North Korean defectors say human rights must be on table at summit
President Trump has only said he might raise the issue with Kim Jong Un.
Kim, who's 28, escaped North Korea in 2006 when he was 16, spent a year in China, then decided to find refuge in the U.S.
He’s one of several defectors ABC News spoke with to get their unique views on what they think of the summit.
Kim says he's "hopeful but cautiously skeptical," and thinks President Donald Trump should keep sanctions against North Korea in place to make sure Kim Jong Un doesn't acquire enough economic means to recharge the country's nuclear program.
"The U.S. priority is denuclearization and even to this day we don't know if North Korea and the U.S. share the same definition of what that is," said Kim, explaining why he had mixed feelings why he first heard about the possible meeting between the two leaders.
But his biggest concern is also personal: human rights.
"I hope that the regime would start, at least gradually, to make some commitment to improve human rights issue such as termination of the concentration camp, torture issues," said Kim. "Because that means the friends that I have left and friends that have grown up [with] in North Korea would potentially have a better chance of living."
"There are links between human rights abuse and the military program," said Lindsay Lloyd, the deputy director of Human Freedom at the Bush Institute. "It's one of the ways North Korea earns currency they use to acquire technology and acquire weapons and so forth."
"They have large programs of slave labor where they send North Koreans overseas to work in places like in Russia and China but also in the Middle East. The money doesn't go into those laborer's pockets, they all go to the government in Pyongyang and because of all the economic sanctions, North Korea is desperate to have access to western currency," Lloyd said, explaining it's important not to "lose sight of the condition of the North Korean people."
More than 31,000 North Korean defectors have entered South Korea, according to South Korea's Ministry of Unification. A relatively small number, about 220, came to the U.S., according to the Bush Institute.
While North Korean defectors are provided with a resettlement program catering to their specific needs in South Korea, a program that experts call "generous" and "outstanding" compared to the program in the U.S., defectors in the U.S. are treated like any other refugees.
Whether the defectors chose South Korea or the U.S. as their new home, the skepticism towards the leader of their previous home is shared.
"Without a clear condition stated from the North, Trump and Kim should not meet," said Sang Hak Park, a defector who has been living in Seoul for 18 years now. "North Korea has been lying for the past 27 years to the international society."
Kim Jong Il, Kim Jong Un's late father, broke nuclear agreements with the Clinton administration in the 1990s and the Bush administration a decade later.
"Kim Jong Un is following the exact same strategy that his father did. People are forgetting history," said Suzanne Scholte, the Chair of the North Korea Freedom Coalition, referring to the end of the 1990s and early 2000s when the North Korean regime was under "enormous stress."
"Kim Jong Il decided to have talks with South Korea, the 'sunshine policy' started, they were able to make all these promises… and what happened? Millions of people continue to die, suffer under this regime and they developed the nuclear program because they didn't follow through on the commitments," said Scholte.
"When they've lied eight times, why shouldn't they lie the ninth time?" said Park.
"What's even more important than nukes is the human rights issue," said Park. "It's the matter of whether our parents, brothers and sisters are living another 70 years as slaves of the leader or becoming free. It's an incredibly crucial time for us."

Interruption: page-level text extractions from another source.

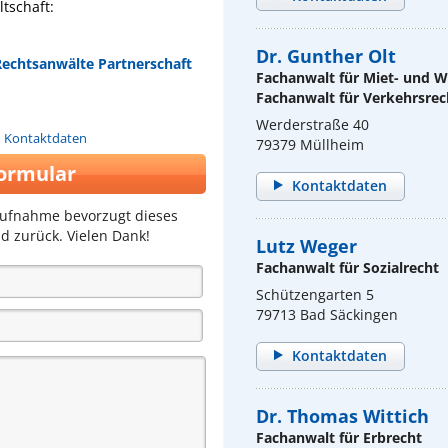
tschaft:
Dr. Gunther Olt
 Rechtsanwälte Partnerschaft
Fachanwalt für Miet- und
Fachanwalt für Verkehrsrec
Werderstraße 40
n Kontaktdaten
79379 Müllheim
ormular
Kontaktdaten
aufnahme bevorzugt dieses
d zurück. Vielen Dank!
Lutz Weger
Fachanwalt für Sozialrecht
Schützengarten 5
79713 Bad Säckingen
Kontaktdaten
Dr. Thomas Wittich
Fachanwalt für Erbrecht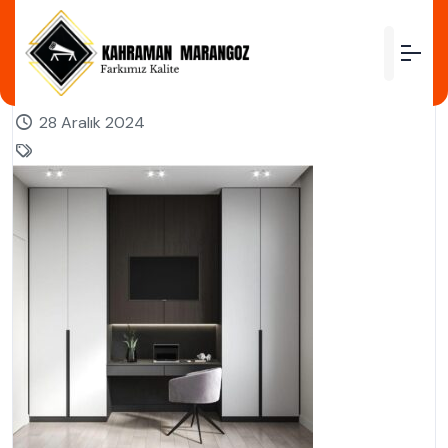
by
28 Aralık 2024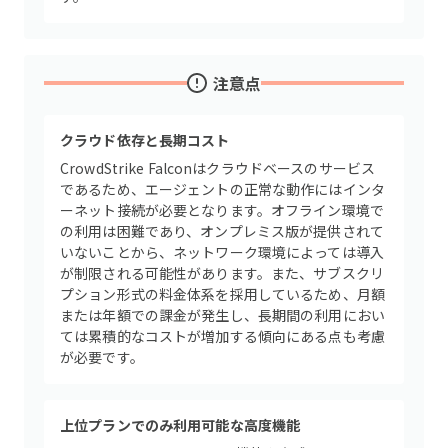
注意点
クラウド依存と長期コスト
CrowdStrike Falconはクラウドベースのサービス
であるため、エージェントの正常な動作にはインタ
ーネット接続が必要となります。オフライン環境で
の利用は困難であり、オンプレミス版が提供されて
いないことから、ネットワーク環境によっては導入
が制限される可能性があります。また、サブスクリ
プション形式の料金体系を採用しているため、月額
または年額での課金が発生し、長期間の利用におい
ては累積的なコストが増加する傾向にある点も考慮
が必要です。
上位プランでのみ利用可能な高度機能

Park's family defected to Seoul in 1999. Park, who says he lived an upper-class life in Pyongyang, says he was lucky that his father was a former North Korean spy who disguised himself as a Japanese businessman in Seoul. Because of that his family had access to government officials helping them escape the country relatively easily.

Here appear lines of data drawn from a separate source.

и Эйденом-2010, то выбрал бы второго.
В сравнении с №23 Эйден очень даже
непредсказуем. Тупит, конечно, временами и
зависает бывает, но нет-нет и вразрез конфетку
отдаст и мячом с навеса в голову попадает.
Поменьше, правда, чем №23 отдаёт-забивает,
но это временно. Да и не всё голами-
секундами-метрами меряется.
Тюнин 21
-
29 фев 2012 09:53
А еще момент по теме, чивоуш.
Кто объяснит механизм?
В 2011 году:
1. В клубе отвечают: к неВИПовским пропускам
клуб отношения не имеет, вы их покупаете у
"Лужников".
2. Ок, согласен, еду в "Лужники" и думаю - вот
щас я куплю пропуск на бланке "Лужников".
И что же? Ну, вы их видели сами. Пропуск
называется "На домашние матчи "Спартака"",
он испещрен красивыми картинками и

"I want to ask Mr. Trump, please be on the side of the North Korean defectors and just say two things at the summit: denuclearization and termination of political prison camps. If he just says those two things, he will be remembered as a great president in history," said Park.

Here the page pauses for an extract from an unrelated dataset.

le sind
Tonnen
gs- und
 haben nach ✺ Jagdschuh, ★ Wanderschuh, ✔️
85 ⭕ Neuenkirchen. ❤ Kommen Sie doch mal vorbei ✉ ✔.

Although defectors regret the lack of human rights issues mentioned, one defector says Trump was right to be tough on North Korea.
"If you're soft towards North Korea, that's lowering yourself from the beginning, so they'll ask for more. It's good that the president was strong against them but we would have to see how much the U.S. could put on the table and restrain the dictator," said Grace Jo, 26, another North Korean defector and college student studying biology.
"The Panmunjom summit was a beautiful and touching moment and it warmed our hearts," said Jo about South Korean President Moon Jae-in and Kim's meeting on April 27. "But we couldn't just look at it nicely because Kim's image may have changed 100% after that and people don't know the hidden side of Kim. So it's very sad. North Korea hasn't changed for the past 70-80 years. That one moment does not change what it is."
Jo escaped with her mother and her sister in 1998 when she was six years old. Her family lived in China for 10 years, hiding from government eyes, but she was sent back to North Korea twice. She later got United Nations protection and entered the U.S. in 2008 with a refugee status.
"As a North Korea defector, [I know that] whatever decision they make, the benefits go to the leaders and the Pyongyang's upper one percent elites. No support goes to the people. I do have hope but I know that it's not going to be met, so it's sad and upsetting."